* [DATA SECTION]:
_ _ _ _ _ _ _

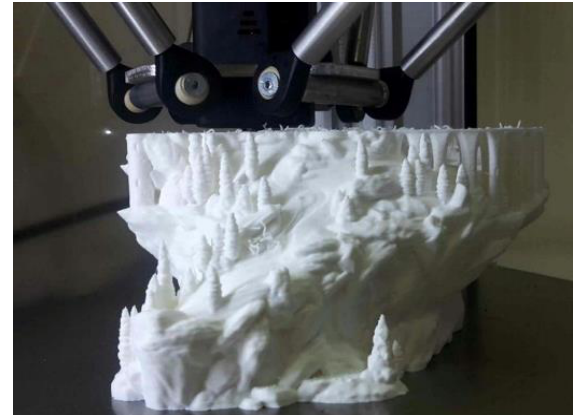
Figure 12. Three prototypes of the Medusa mask, vertical position. Different settings of fill density (10-15-20 %).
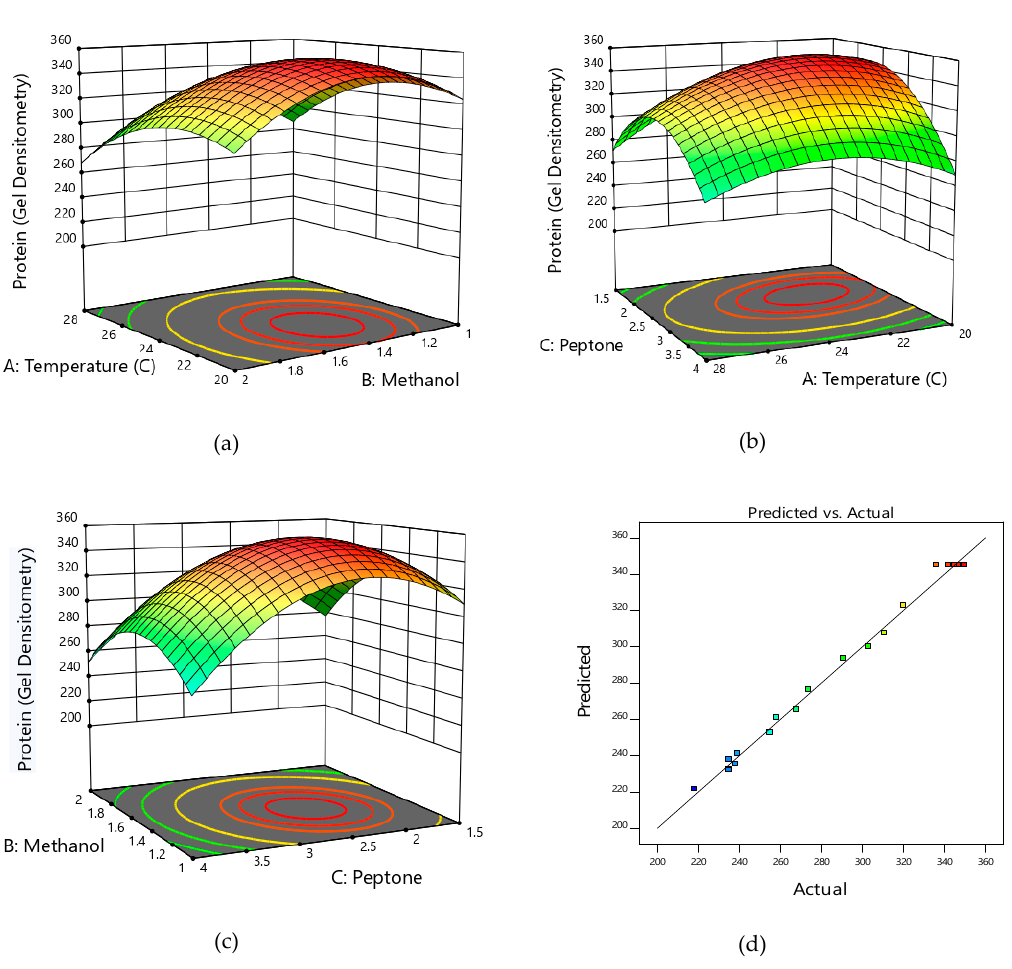
Figure 3. ( a ) Pareto chart obtained from the Plackett-Burman design representing the order and % contribution of each parameter on production of stable HSA. Blue and orange color represent the negative and positive contribution respectively. ( b ) Estimated effects of independent variables on HSA production by Clone # 14. Red indicate the most significant while blue indicate nonsignificant parameters.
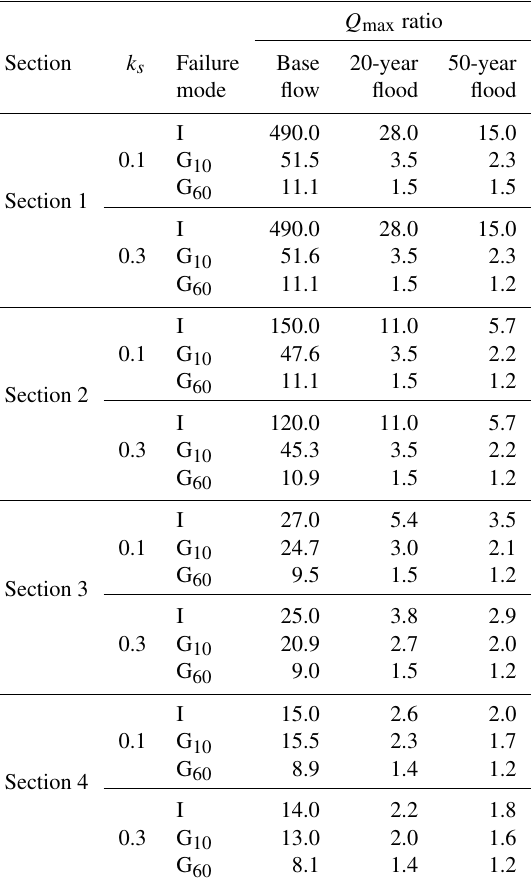
Table 9. Ratio between the peak discharge following dam breaching and the discharge in the pre-failure flow conditions in sections 1 to 4, considering two different roughness heights ( k s = 0.1m and and 50-year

_ _ _ _ _ _ _

* [TASK BRIEF]: Would you return the whole listing exactly, without the pictures?

* [RESPONSE TO THE TASK]:
Figure 12. Three prototypes of the Medusa mask, vertical position. Different settings of fill density (10-15-20 %).
Figure 3. ( a ) Pareto chart obtained from the Plackett-Burman design representing the order and % contribution of each parameter on production of stable HSA. Blue and orange color represent the negative and positive contribution respectively. ( b ) Estimated effects of independent variables on HSA production by Clone # 14. Red indicate the most significant while blue indicate nonsignificant parameters.
Table 9. Ratio between the peak discharge following dam breaching and the discharge in the pre-failure flow conditions in sections 1 to 4, considering two different roughness heights ( k s = 0.1m and and 50-year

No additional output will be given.